In Allis’ debut novel, one woman’s journey out of an abusive marriage begins when the Twin Towers fall.
On Sept. 11, 2001, Kathy Stockton is in her Upper East Side home preparing to meet Jessica, her brother’s widow, for the first time; her brother died in a freak accident days earlier. She gets a phone call telling her that Jessica is in the hospital after hitting her head while trying to prevent a woman from being hit by a car. Kathy races to the hospital and learns that the woman she thinks is Jessica has injuries unrelated to her fall, “consistent with…repeated beatings.” Kathy takes the amnesiac woman back to her luxurious brownstone to recover, and the woman realizes that her name is actually Anissa Brogdon. She saved Jessica from getting run over, and paramedics thought Jessica’s identification was hers; Anissa’s abusive husband, Tennessee plastic surgeon Foley Brogdon, had taken her own wallet, purse and even her shoes to ensure she would remain in their hotel room near the Twin Towers while he attended a conference. Despite his abuse, Anissa immediately demands to call him—until Kathy shares that she too was a victim of violence from her own, now-deceased husband. Kathy realizes that the events of 9/11 have given Anissa an opportunity to recreate her life. She whisks Anissa away to Georgia, where she helps her start anew, but will she ever be able to escape Foley? Allis’ novel is extremely ambitious, taking on 9/11 and including a wide range of characters. At its best, it’s a suspenseful story about women helping other women to survive domestic violence. Unfortunately, the quality of the prose doesn’t match its ambition. There are graphic, clichéd sex scenes (“the dance that men and women have danced together to the beat of the erotic musical tempo of their bodies thrashing down through the ages”), and the plot relies heavily on convenient coincidences.

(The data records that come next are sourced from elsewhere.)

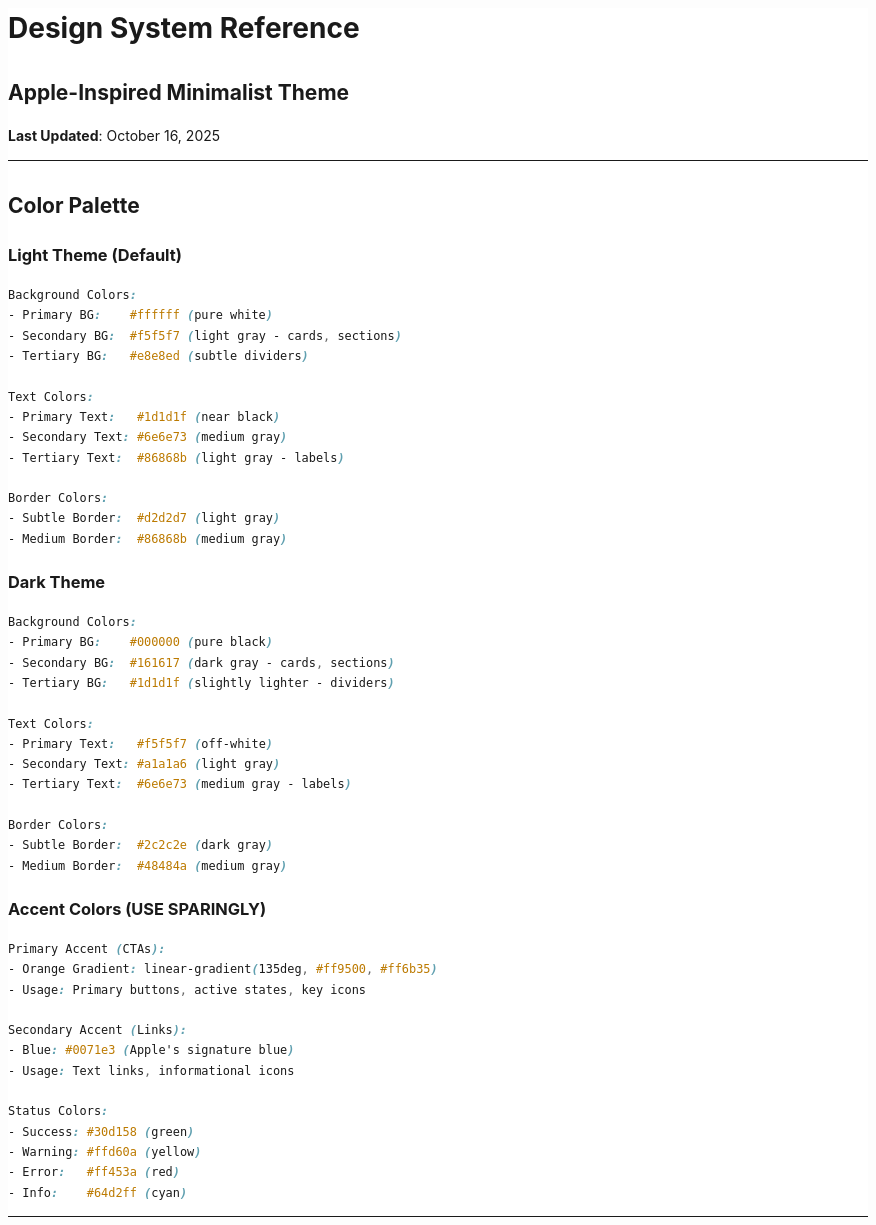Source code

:# Design System Reference
## Apple-Inspired Minimalist Theme

**Last Updated**: October 16, 2025

---

## Color Palette

### Light Theme (Default)
```css
Background Colors:
- Primary BG:    #ffffff (pure white)
- Secondary BG:  #f5f5f7 (light gray - cards, sections)
- Tertiary BG:   #e8e8ed (subtle dividers)

Text Colors:
- Primary Text:   #1d1d1f (near black)
- Secondary Text: #6e6e73 (medium gray)
- Tertiary Text:  #86868b (light gray - labels)

Border Colors:
- Subtle Border:  #d2d2d7 (light gray)
- Medium Border:  #86868b (medium gray)
```

### Dark Theme
```css
Background Colors:
- Primary BG:    #000000 (pure black)
- Secondary BG:  #161617 (dark gray - cards, sections)
- Tertiary BG:   #1d1d1f (slightly lighter - dividers)

Text Colors:
- Primary Text:   #f5f5f7 (off-white)
- Secondary Text: #a1a1a6 (light gray)
- Tertiary Text:  #6e6e73 (medium gray - labels)

Border Colors:
- Subtle Border:  #2c2c2e (dark gray)
- Medium Border:  #48484a (medium gray)
```

### Accent Colors (USE SPARINGLY)
```css
Primary Accent (CTAs):
- Orange Gradient: linear-gradient(135deg, #ff9500, #ff6b35)
- Usage: Primary buttons, active states, key icons

Secondary Accent (Links):
- Blue: #0071e3 (Apple's signature blue)
- Usage: Text links, informational icons

Status Colors:
- Success: #30d158 (green)
- Warning: #ffd60a (yellow)
- Error:   #ff453a (red)
- Info:    #64d2ff (cyan)
```

---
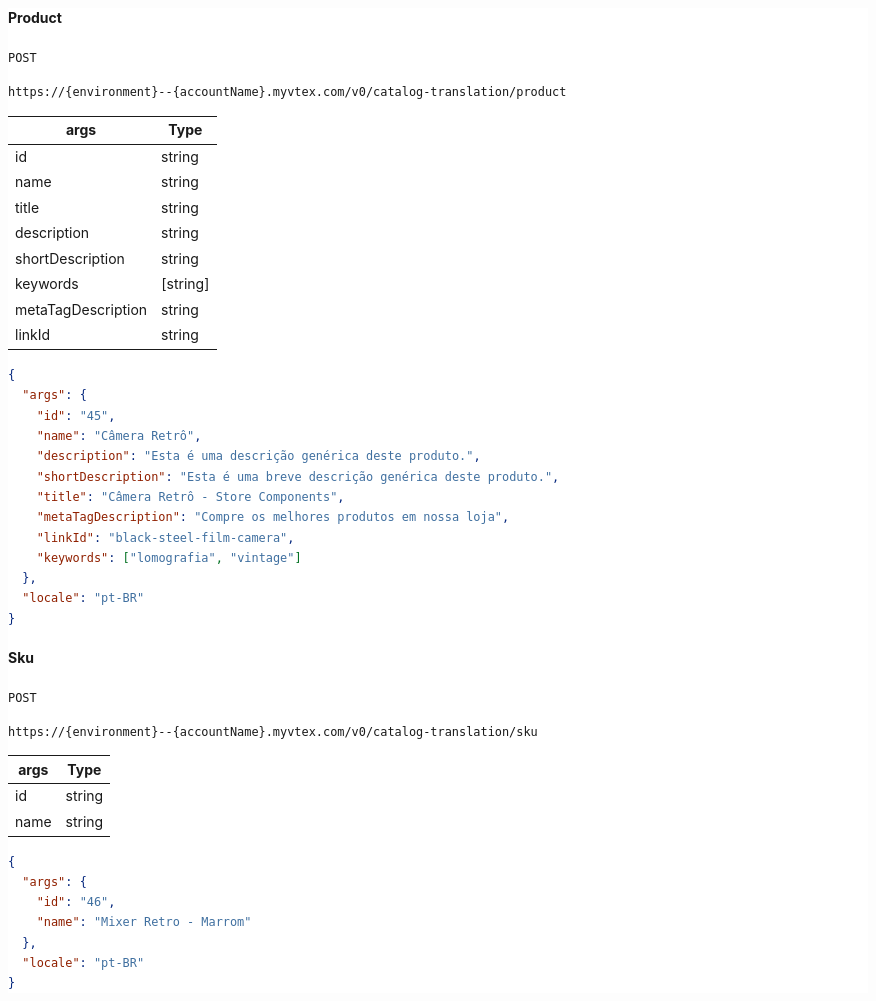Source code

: #### Product

`POST`

`https://{environment}--{accountName}.myvtex.com/v0/catalog-translation/product`

| **args**           | **Type** |
| ------------------ | -------- |
| id                 | string   |
| name               | string   |
| title              | string   |
| description        | string   |
| shortDescription   | string   |
| keywords           | [string] |
| metaTagDescription | string   |
| linkId             | string   |

```json
{
  "args": {
    "id": "45",
    "name": "Câmera Retrô",
    "description": "Esta é uma descrição genérica deste produto.",
    "shortDescription": "Esta é uma breve descrição genérica deste produto.",
    "title": "Câmera Retrô - Store Components",
    "metaTagDescription": "Compre os melhores produtos em nossa loja",
    "linkId": "black-steel-film-camera",
    "keywords": ["lomografia", "vintage"]
  },
  "locale": "pt-BR"
}
```

#### Sku

`POST`

`https://{environment}--{accountName}.myvtex.com/v0/catalog-translation/sku`

| **args** | **Type** |
| -------- | -------- |
| id       | string   |
| name     | string   |

```json
{
  "args": {
    "id": "46",
    "name": "Mixer Retro - Marrom"
  },
  "locale": "pt-BR"
}
```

For example, Anissa had Jessica’s purse at the accident scene because she’d grabbed it to yank Jessica out of traffic—but wouldn’t Jessica have been carrying some kind of photo ID? The novel also repeatedly diverges from the plot to describe the geopolitical reverberations of the terrorist attacks, and every time a character enters a new house, there’s a distracting, detailed description of home furnishings that wouldn’t be out of place in Elle Décor.
A sprawling, ambitious novel overshadowed by unnecessary, awkward digressions.